**Task goal**
Only the stretch of the listing below that runs from the line with "Page size: 1275x1650." through the line with "Identify the document" is to be printed, exactly and with both ends.

**Data section**
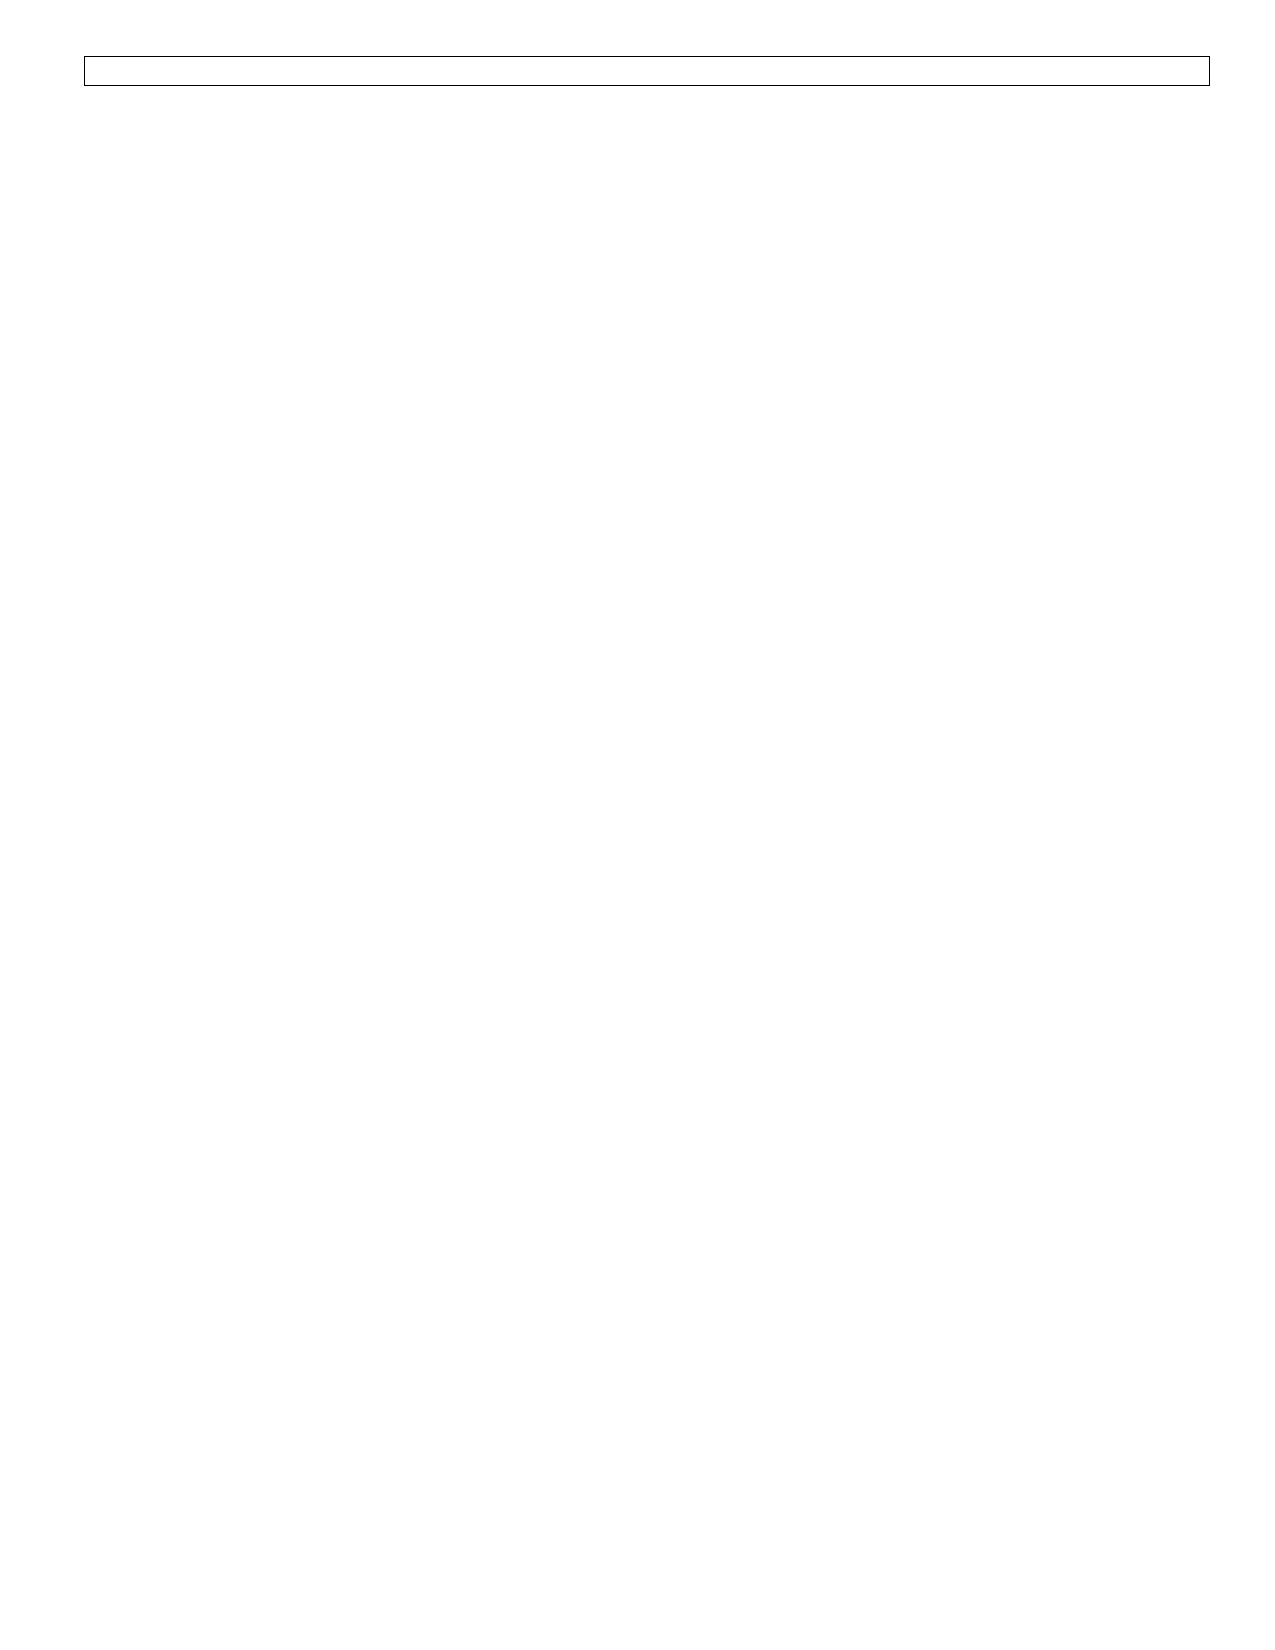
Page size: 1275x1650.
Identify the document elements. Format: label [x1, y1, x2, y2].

...

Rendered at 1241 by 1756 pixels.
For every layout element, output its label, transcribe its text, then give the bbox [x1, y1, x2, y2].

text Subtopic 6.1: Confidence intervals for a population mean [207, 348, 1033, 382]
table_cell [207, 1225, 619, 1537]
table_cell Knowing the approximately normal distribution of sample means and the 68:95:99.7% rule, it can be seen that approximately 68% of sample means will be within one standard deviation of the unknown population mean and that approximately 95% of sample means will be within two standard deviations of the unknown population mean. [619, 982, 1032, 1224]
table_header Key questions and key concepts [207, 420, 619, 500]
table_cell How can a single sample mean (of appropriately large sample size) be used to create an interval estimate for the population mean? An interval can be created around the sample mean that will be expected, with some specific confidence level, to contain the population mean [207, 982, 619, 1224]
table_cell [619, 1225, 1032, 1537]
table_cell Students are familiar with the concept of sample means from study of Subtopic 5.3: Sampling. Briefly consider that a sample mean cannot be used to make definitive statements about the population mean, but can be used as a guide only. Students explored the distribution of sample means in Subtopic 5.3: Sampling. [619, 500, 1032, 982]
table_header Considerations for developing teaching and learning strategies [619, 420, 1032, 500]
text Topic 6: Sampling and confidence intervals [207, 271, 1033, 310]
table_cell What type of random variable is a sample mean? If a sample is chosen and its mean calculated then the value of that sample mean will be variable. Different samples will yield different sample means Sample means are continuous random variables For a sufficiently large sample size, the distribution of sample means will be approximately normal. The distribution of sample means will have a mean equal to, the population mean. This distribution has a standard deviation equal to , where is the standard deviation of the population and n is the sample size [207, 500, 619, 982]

**Response below**
Page size: 1275x1650.
Identify the document elements. Format: label [x1, y1, x2, y2].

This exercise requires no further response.